Create the column numbers vector of the proper length
For each permutation of that vector, check that no queen in on a diagonal with the queens above it.

This algorithm is of order O(N!) because that's how many permutations there are. The actual number is somewhat less since the algorithm terminates once the first solution is found. We can speed up the algorithm somewhat by noting that any partial solution (we're checking one of the middle queens) only works if the queens above it already have successfully passed the "no diagonals" test. So, we modify our algorithm:

Create the column numbers vector of the proper length
For each permutation of that vector, check that no queen in on a diagonal with the queens above it.
Any time a diagonal conflict is found, stop the current permutation and back up one level.

The diagonal tests

Figure showing a portion of a chessboard witha queen in row k and column C[k]. In terms of the C[k] vector, k points to an element. Everything to the left is the queens above it; everything to the right will be later queens - they can be ignored.

We only have to look at the rows above the queen we are trying to place - that means we only need to look at values of C which come before C[k]. If the queen in the row above is on the 45° diagonal, it's column value C[k-1] will be one larger than C[k]. Similarly, if it is on the 135° diagonal, it's column value C[k-1] will be one smaller than C[k]. A conflicting queen two rows above will have C[k-1] values two larger or smaller than C[k-1], and so forth.

Figure showing this C[k] vector, {0,7,2,1,6,3,5,4} with k pointing to the C[5] element, which is a 3. The element 7 in C[1] is 4 larger than the 3 in C[5] and itis 4 places away from C[5] since 5-1 = 4. The element 1 is in C[3]. It is 2 smaller than the 3 in C[5] and it 2 away from C[5] since 5-3 = 2. These are conflicts; the rest of the elements below k do not conflict.

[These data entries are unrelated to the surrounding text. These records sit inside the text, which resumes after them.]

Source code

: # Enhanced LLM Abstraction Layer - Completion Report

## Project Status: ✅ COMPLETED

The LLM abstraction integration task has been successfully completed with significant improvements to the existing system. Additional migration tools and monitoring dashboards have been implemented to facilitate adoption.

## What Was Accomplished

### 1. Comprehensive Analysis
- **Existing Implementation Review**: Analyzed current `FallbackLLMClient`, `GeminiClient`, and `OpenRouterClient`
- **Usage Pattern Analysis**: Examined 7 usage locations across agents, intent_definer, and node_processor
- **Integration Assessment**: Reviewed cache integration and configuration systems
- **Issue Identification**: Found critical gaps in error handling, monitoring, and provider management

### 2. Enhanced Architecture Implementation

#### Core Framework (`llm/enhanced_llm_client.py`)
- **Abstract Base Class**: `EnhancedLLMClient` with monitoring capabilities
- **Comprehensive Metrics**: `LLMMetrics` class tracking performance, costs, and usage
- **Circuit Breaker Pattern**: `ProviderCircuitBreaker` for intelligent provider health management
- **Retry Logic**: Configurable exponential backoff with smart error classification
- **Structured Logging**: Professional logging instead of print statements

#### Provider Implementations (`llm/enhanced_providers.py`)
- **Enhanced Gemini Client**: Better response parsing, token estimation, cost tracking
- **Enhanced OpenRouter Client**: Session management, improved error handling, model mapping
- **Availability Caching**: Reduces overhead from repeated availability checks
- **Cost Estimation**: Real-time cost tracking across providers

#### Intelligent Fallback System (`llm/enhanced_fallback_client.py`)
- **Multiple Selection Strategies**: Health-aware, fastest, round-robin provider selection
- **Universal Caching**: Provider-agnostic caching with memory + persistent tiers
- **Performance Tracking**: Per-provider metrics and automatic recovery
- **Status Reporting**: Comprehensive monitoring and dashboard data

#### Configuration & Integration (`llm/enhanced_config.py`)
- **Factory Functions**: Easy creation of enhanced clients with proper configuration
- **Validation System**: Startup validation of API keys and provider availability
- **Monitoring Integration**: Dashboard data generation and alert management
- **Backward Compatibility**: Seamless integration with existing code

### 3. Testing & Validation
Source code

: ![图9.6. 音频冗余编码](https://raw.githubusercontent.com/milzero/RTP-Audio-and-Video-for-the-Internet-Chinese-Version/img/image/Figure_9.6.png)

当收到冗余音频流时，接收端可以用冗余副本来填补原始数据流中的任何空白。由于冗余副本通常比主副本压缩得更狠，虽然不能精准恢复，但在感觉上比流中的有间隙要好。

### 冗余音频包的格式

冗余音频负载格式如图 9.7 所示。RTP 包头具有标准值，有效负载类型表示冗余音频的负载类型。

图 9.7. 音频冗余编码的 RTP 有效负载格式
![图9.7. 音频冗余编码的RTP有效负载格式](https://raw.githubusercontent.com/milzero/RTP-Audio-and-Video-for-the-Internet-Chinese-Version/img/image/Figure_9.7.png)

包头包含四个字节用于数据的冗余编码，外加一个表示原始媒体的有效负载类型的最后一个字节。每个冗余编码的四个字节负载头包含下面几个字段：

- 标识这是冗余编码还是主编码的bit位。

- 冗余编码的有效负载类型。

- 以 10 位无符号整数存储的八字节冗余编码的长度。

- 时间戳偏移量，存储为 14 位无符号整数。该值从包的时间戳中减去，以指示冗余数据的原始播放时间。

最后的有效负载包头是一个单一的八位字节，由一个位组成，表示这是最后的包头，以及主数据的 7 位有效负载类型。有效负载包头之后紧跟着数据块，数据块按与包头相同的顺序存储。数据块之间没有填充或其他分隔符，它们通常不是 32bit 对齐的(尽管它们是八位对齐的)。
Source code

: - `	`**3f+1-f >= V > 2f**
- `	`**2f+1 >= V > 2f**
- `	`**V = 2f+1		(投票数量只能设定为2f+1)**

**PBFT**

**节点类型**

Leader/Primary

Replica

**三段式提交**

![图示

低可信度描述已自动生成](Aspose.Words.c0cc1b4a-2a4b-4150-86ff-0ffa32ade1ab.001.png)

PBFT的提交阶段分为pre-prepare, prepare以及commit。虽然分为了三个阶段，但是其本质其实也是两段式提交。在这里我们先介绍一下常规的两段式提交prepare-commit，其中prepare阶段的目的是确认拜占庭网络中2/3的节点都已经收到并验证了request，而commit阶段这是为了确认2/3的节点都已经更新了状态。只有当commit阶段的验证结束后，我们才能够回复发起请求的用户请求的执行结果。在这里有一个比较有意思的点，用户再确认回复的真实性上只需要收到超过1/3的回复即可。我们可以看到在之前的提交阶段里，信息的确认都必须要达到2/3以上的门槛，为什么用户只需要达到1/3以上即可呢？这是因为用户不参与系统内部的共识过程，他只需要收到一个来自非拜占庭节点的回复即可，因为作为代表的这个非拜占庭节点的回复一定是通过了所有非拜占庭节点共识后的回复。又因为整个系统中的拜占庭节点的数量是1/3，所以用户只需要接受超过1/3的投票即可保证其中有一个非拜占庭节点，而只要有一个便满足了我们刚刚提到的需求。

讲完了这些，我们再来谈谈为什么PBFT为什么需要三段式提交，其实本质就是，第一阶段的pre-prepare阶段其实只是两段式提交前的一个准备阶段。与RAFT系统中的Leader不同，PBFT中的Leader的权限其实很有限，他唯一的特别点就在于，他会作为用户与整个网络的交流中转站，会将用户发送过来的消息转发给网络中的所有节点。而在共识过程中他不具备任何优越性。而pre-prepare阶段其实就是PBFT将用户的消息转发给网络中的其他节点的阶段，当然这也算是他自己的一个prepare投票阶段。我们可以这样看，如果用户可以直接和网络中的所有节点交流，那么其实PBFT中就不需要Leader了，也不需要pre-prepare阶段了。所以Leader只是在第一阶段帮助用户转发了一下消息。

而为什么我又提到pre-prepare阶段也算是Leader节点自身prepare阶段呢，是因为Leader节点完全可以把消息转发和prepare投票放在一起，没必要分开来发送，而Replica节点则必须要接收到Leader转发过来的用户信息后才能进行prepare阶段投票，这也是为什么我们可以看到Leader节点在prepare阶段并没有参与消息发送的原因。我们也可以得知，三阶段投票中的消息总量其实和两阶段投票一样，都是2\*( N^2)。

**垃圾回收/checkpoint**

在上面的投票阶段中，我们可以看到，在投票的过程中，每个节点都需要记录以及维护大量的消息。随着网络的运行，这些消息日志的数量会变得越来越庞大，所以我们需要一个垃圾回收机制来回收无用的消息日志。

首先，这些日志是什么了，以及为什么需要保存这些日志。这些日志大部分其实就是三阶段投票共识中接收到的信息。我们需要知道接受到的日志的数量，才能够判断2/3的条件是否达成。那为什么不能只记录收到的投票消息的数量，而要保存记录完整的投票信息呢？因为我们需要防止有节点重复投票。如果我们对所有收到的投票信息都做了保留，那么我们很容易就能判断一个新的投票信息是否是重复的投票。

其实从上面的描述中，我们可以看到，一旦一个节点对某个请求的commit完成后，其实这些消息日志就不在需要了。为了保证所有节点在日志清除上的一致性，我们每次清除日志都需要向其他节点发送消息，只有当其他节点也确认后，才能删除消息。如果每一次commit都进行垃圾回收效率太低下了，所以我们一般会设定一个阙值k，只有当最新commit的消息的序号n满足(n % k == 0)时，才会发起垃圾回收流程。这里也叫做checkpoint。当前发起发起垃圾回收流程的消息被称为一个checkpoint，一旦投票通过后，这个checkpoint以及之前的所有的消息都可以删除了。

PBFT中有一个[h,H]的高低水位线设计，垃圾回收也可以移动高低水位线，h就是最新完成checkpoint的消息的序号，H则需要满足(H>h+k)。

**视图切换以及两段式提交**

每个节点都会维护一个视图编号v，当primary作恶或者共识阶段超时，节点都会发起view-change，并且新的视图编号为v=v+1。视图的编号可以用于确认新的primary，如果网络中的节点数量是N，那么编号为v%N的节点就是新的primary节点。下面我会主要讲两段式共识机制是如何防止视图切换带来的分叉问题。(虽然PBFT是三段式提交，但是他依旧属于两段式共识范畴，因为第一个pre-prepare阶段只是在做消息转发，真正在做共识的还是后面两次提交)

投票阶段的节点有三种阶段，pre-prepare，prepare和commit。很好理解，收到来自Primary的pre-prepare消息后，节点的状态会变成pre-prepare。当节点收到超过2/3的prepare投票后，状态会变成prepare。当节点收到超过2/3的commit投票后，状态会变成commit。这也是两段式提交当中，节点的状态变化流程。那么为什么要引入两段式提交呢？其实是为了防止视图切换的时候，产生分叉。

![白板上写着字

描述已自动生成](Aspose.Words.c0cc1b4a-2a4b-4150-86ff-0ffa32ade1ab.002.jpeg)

We can use this test for conflicts between the k-th queen and the earlier i-th queen:

if ((column[i] == column[k] - (k - i)) || (column[i] == column[k] + (k - i))) // conflict

This code returns one when the gloabal vector columns[] contains a solution or zero otherwise.

int queens(int k, int n) // N-queens test
	{ // n is the length of the vector, k is the position to begin testing
	if (k == n) return 1; // checking is complete - the solution has been found 
	for (int j = k; j < n; j++) // otherwise, permute and check the following queens
		{
		int temp = column[k]; column[k] = column[j]; column[j] = temp; // swap
		int conflicts = 0; // flag to keep track of conflicts
		 if (k != 0) for (int i = k-1; i >= 0; i--) // don't need to check when k == 0
			{
			counter++; // keep track of diagonal tests
			if ((column[i] == column[k] - (k - i)) || (column[i] == column[k] + (k - i))) // conflict
				{
				conflicts = 1;
				break; // no need to look further
				}
			}
			if (!conflicts && queens(k+1, n)) return 1; // solution found
		temp = column[k]; column[k] = column[j]; column[j] = temp; // not found, swap back
		}
	return 0; // no solution found
	} // end queens()

The attached script shows that this function produces the proper results. Notice that the number of comparisons is far fewer than N!.